Politique. Ce dimanche, des milliers de personnes ont défilé dans les rues de Paris à l’appel d’une soixantaine d’organisations, dont le Front de Gauche, pour dire « non » à la ratification du traité budgétaire européen qui sera voté à l’assemblée nationale le 9 octobre prochain. En Essonne, bon nombre d’élus et d’organisations syndicales anti-traité en appellent directement aux parlementaires qui s’apprêtent à voter.  

  • Photo : une lettre envoyée aux élus du département par la fédération PCF de l’Essonne. (DR)

Fort du rassemblement de ce dimanche à Paris, les élus opposés à la ratification du traité budgétaire européen espèrent bien faire entendre leur voie dans l’hémicycle où sera voté ce texte le 9 octobre prochain. En Essonne, une soixantaine d’élus, PCF/Front de Gauche réunis, ont lancé un appel à leurs collègues parlementaires pour la tenue d’un référendum sur l’adoption du TSCG rebaptisé « traité de l’austérité ». « Ces politiques d’austérité imposent déjà à nos voisins européens des mesures d’une brutalité insupportable qui ne font qu’aggraver la récession et le chômage. Ce traité est bon pour la finance, il n’est pas bon pour le peuple. C’est au peuple d’en débattre et d’en décider en toute connaissance de cause » écrit Claude Vazquez, conseiller général de l’Essonne.

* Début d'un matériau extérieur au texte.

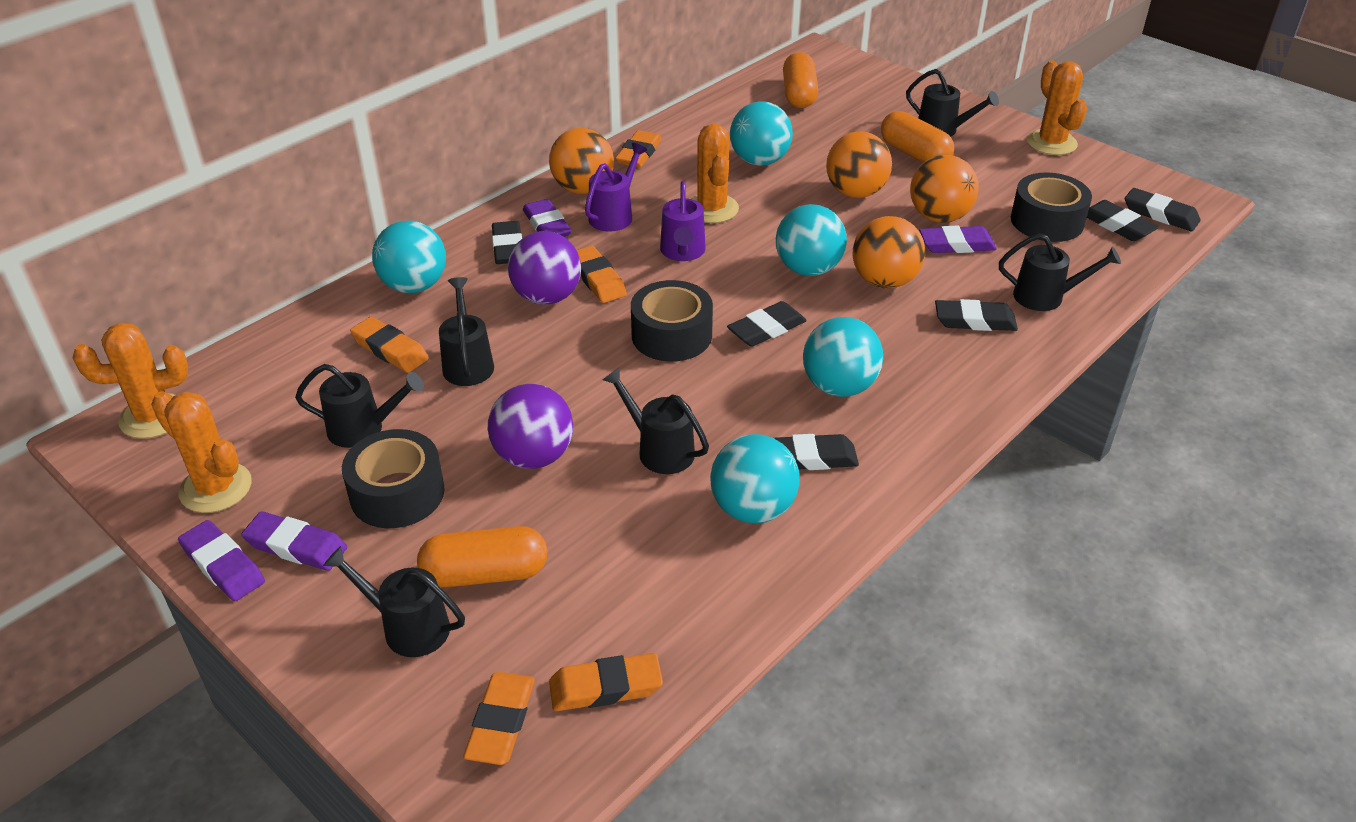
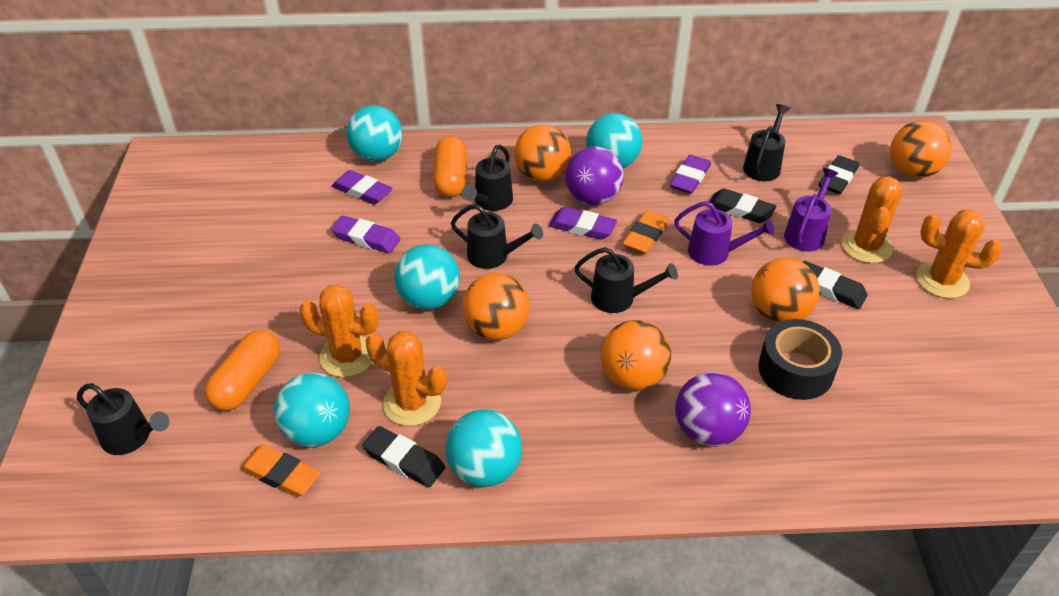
black eraser: [492,221,522,264] [727,301,807,347] [774,434,859,470] [935,299,1018,331] [1087,200,1159,241] [1125,188,1201,231] = 6 -> [362,426,445,488] [709,188,776,223] [803,261,868,309] [819,155,859,194] = 4
black tape: [342,429,445,528] [631,280,713,362] [1011,172,1092,242] = 3 -> [758,319,842,400] = 1
black watering can: [295,364,424,448] [323,546,465,657] [439,277,494,386] [603,367,709,474] [906,69,999,137] [999,233,1121,311] = 6 -> [77,383,169,455] [451,204,543,269] [462,145,513,211] [574,247,678,313] [743,104,790,181] = 5
orange ball: [549,128,614,194] [826,131,892,198] [853,216,925,288] [910,155,979,223] = 4 -> [462,273,530,340] [514,124,571,182] [601,320,671,391] [751,258,820,323] [890,121,951,178] = 5
orange capsule: [417,526,548,587] [783,52,818,108] [881,111,954,163] = 3 -> [205,330,280,411] [433,136,467,198] = 2
orange eraser: [350,317,429,373] [463,672,535,765] [549,653,663,711] [577,246,627,303] [615,130,662,168] = 5 -> [240,445,321,497] [623,210,670,254] = 2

Un collectif réunissant plusieurs organisations politiques et syndicales s’est également adressé directement aux députés et sénateurs de l’Essonne, en leur rappelant la promesse de François Hollande de « renégocier le traité européen en privilégiant la croissance et l’emploi ». « Or, ce traité est identique au texte rédigé par Nicolas Sarkozy et Angela Merkel. Dans ces conditions, nous vous demandons de rejeter la ratification parlementaire de ce traité, pour laquelle les électeurs n’ont pas donné mandat à la nouvelle majorité » écrit le Collectif pour un audit citoyen de la dette publique (CAC) dans une lettre ouverte adressée aux parlementaires de l’Essonne qui s’apprêtent à voter.

Le PS a besoin d’une majorité absolue

Malgré cette division à gauche, le oui devrait l’emporter massivement à l’Assemblée. Le véritable risque pour la majorité serait de faire adopter ce traité par la droite, quasi-unanime sur le sujet. Le PS a besoin d’une majorité absolue de gauche pour renforcer l’image de son président. Sur les 297 députés socialistes, une vingtaine d’entre eux, proches du courant Hamon, devraient voter « non ». Parmi ces non-istes du PS, on retrouve le président du Conseil général de l’Essonne Jérôme Guedj. Sur les autres bancs de la gauche, douze députés écologistes sur dix-sept ont affirmés qu’ils voteraient contre, tout comme les quinze élus du PCF et du Front de Gauche. Pour obtenir cette précieuse majorité absolue, les socialistes vont semblent t’il avoir besoin du vote des seize députés radicaux de gauche, pour pouvoir atteindre la barre des 289 voix requises. La réponse dans dix jours.